Ed ecco l’altra componente benefica del soggiorno all’aria aperta. Sole significa luce naturale, migliore per gli occhi, ma anche sintesi della vitamina D, rafforzamento delle ossa e diminuzione dei dolori articolari, prevenzione della depressione, riduzione della pressione sanguigna. A patto, naturalmente, che ci si esponga con le opportune cautele. Nell’insieme, dunque, i motivi per stare all’aria aperta non mancano proprio! In sostanza si può tornare a casa rilassati, di buonumore e con il cervello brillante… E visti i tanti benefici, vediamo di non annullarli con scelte alimentari sbagliate.
Mangiare all’aperto
Portate ridotte, certo, soprattutto se ce le dobbiamo portare sulle spalle nello zaino, ma comunque cibi appetitosi ben equilibrati per avere le proteine che sostengono i muscoli nello sforzo, i carboidrati integrali che offrono energia a lungo termine senza cali improvvisi. Come vedrai, a meno che tu non faccia percorsi in roccia o con zaino e pasti per più giorni, non dovrai nemmeno rinunciare a una buona porzione di verdure!

= Dati estratti =
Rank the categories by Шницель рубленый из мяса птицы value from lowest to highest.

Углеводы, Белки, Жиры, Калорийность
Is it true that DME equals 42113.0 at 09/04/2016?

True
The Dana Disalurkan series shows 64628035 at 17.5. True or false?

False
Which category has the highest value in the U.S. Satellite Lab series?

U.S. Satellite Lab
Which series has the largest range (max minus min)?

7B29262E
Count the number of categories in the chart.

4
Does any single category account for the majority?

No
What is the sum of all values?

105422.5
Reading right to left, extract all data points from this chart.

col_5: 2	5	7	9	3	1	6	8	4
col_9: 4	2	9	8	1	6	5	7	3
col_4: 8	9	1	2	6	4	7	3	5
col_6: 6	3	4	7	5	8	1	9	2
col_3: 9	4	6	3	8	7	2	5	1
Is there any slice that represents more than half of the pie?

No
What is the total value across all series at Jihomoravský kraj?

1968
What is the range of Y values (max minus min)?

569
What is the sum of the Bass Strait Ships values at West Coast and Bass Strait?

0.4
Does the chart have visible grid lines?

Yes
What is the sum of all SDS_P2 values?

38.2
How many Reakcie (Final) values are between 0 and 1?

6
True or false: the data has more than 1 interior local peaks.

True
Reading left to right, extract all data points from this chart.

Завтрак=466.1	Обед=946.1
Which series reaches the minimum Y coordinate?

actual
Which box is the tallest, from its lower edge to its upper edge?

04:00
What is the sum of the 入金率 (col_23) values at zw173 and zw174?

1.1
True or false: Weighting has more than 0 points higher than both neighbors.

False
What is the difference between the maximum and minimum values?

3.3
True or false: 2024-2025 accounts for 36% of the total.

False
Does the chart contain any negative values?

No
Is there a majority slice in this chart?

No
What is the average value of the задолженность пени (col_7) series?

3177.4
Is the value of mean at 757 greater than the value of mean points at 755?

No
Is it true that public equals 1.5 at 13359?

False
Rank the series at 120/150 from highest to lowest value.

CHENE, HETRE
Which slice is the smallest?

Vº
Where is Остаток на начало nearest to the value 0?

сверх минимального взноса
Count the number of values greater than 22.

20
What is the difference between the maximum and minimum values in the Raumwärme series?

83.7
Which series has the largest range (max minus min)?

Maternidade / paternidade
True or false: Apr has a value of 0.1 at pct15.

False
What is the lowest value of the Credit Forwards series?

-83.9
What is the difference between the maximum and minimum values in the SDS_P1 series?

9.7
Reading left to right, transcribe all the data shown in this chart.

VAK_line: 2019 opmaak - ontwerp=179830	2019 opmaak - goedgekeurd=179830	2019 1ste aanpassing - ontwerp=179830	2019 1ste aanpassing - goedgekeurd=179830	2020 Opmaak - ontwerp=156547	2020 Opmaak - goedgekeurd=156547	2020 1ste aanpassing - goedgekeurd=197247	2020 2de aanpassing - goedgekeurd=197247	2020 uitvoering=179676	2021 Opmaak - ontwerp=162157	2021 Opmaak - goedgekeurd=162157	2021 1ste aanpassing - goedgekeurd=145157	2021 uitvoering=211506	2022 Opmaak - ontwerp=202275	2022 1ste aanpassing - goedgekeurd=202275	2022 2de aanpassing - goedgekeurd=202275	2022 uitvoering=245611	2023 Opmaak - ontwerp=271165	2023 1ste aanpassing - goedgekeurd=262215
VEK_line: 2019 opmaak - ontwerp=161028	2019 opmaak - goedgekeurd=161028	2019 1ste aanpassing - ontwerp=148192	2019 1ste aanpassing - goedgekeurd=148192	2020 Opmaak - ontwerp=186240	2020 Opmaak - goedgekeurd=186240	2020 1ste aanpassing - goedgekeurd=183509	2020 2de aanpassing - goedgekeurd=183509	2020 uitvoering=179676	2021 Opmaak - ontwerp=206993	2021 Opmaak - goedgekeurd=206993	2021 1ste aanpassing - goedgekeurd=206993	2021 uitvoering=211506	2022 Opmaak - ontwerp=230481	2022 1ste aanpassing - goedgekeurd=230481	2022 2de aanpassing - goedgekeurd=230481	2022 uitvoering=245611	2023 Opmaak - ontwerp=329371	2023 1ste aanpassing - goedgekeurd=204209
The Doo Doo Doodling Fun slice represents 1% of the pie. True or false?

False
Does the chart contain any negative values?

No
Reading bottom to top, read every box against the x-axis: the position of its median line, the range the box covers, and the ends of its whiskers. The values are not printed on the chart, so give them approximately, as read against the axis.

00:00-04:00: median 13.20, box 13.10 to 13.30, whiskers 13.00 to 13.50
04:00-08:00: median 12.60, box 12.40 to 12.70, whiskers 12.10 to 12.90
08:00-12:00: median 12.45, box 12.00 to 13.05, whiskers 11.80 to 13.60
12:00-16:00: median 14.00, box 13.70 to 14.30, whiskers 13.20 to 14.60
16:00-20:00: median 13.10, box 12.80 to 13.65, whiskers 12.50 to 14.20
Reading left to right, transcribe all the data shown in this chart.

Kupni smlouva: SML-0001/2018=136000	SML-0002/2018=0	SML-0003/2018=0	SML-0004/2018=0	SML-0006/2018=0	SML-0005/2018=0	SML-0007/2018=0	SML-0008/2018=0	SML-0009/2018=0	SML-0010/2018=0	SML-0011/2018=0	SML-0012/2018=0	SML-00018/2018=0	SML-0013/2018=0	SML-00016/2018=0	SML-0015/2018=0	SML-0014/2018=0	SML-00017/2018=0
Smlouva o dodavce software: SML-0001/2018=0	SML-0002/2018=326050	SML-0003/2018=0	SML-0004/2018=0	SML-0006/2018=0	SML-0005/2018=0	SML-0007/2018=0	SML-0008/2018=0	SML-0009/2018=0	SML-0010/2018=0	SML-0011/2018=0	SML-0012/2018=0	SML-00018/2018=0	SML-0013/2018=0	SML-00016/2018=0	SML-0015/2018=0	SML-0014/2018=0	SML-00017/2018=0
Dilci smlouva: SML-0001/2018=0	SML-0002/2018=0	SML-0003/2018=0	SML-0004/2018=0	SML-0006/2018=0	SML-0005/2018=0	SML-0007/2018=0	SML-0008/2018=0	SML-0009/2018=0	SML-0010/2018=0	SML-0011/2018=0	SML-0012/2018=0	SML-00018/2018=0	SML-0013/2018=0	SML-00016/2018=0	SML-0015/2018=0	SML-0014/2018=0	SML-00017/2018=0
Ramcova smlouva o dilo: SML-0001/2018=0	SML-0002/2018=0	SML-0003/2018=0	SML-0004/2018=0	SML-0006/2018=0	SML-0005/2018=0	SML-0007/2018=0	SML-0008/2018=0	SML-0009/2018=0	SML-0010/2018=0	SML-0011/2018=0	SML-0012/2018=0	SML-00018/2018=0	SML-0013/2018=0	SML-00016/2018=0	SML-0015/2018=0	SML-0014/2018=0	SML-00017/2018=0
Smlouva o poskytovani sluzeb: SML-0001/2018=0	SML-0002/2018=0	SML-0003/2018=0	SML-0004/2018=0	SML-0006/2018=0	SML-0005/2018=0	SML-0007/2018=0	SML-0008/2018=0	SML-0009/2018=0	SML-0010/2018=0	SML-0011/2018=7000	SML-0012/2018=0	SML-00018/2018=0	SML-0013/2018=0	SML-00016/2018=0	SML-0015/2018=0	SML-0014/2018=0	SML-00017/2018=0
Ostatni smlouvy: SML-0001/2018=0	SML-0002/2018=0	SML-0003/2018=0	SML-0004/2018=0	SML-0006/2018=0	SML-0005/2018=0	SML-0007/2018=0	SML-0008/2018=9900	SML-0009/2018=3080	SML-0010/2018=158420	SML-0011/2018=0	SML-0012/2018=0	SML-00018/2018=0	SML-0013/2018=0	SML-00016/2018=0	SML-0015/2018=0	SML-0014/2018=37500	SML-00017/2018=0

= Istruzioni =
**1)** Trascrivi il brano sulla vita all'aria aperta partendo da "Ed ecco l’altra" e proseguendo fino a "scelte alimentari sbagliate.".
**2)** Continua il brano sullo stare e sul mangiare all'aria aperta a partire dopo la sua ultima frase.
Il materiale proviene da una fonte diversa dal brano.

= Soluzioni =
**1)**
Ed ecco l’altra componente benefica del soggiorno all’aria aperta. Sole significa luce naturale, migliore per gli occhi, ma anche sintesi della vitamina D, rafforzamento delle ossa e diminuzione dei dolori articolari, prevenzione della depressione, riduzione della pressione sanguigna. A patto, naturalmente, che ci si esponga con le opportune cautele. Nell’insieme, dunque, i motivi per stare all’aria aperta non mancano proprio! In sostanza si può tornare a casa rilassati, di buonumore e con il cervello brillante… E visti i tanti benefici, vediamo di non annullarli con scelte alimentari sbagliate.

**2)**
Se sei al mare
In questo caso solitamente è possibile dotarsi anche di frighetto che facilita nella composizione e nella conservazione dei pasti. Evita di mangiare solo frutta, so che fa caldo, ma il pasto sarebbe molto sbilanciato e se poi alla sera esci a mangiare una pizza il tuo metabolismo ne rimarrebbe tramortito!
L’abbinamento migliore in queste situazioni è frutta con proteine. Ad esempio una bella insalata di pomodori e cetrioli (se non avevi mai fatto caso sono dei frutti, contengono infatti semini!) abbinato a scelta con feta, parmigiano, tofu o uova sode, evita invece gli insaccati che con il caldo torrido non sono indicati. Abbina invece a olive, il sale aiuta non far scendere troppo la pressione, e una buona fetta di pane integrale.
Se invece vai in montagna a camminare
Una prima soluzione, più classica, è quella di portarti un panino, ovviamente con pane di pasta madre, farcito con una fonte proteica come ad esempio un formaggio fresco o semistagionato, oppure una frittata o del tofu affumicato abbinato con verdure ai ferri o delle verdure sott’olio (olio EVO ovviamente!). Puoi anticipare il panino mangiando delle carote a bastoncini o dei pomodorini.
L’altra soluzione, quella per cui io opto più frequentemente, è la schiscetta, ovvero una scatola con una porzione di verdura, una porzione di proteina (uova o tofu o tempeh o formaggio) e un pezzetto di pane o un po’ di riso.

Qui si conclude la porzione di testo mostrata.